Copy everything in the listing below word for word, apart from any images.

[[ Data for this task open ]]

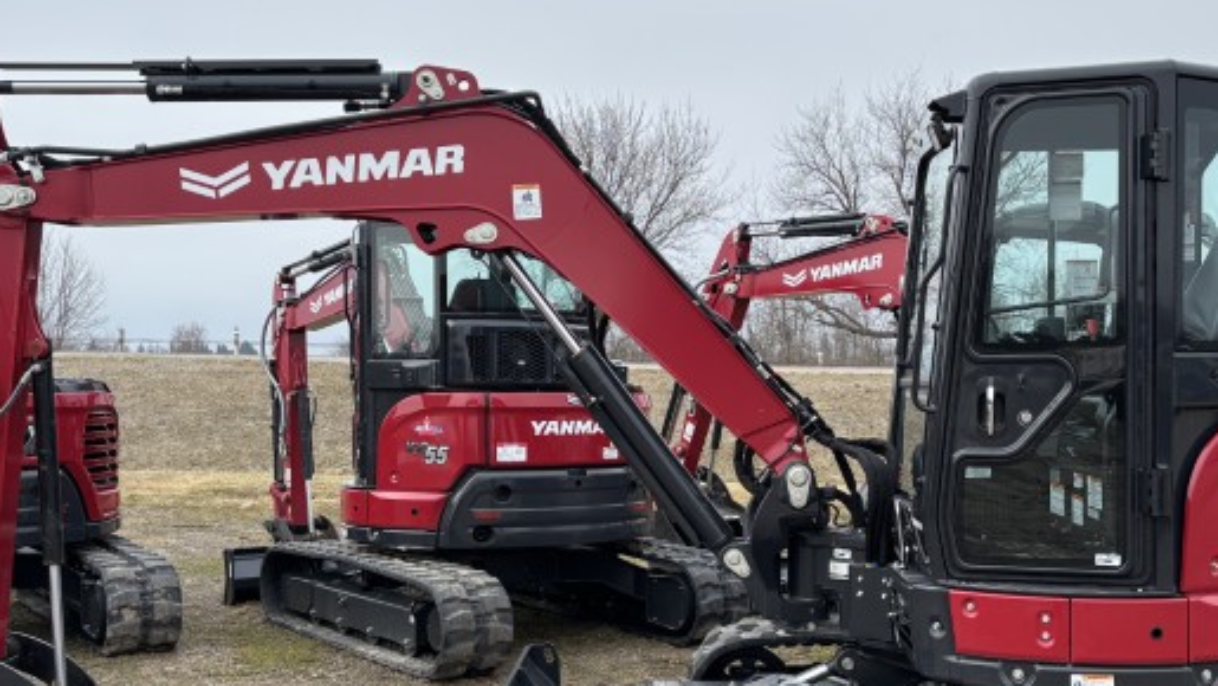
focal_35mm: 44
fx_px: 1421
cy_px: 416
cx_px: 695
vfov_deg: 27.1
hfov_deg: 46.3
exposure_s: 1/1876
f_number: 1.6
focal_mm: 5.96
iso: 50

[[ Data for this task closed ]]

→ Your response:
focal_35mm: 44
fx_px: 1421
cy_px: 416
cx_px: 695
vfov_deg: 27.1
hfov_deg: 46.3
exposure_s: 1/1876
f_number: 1.6
focal_mm: 5.96
iso: 50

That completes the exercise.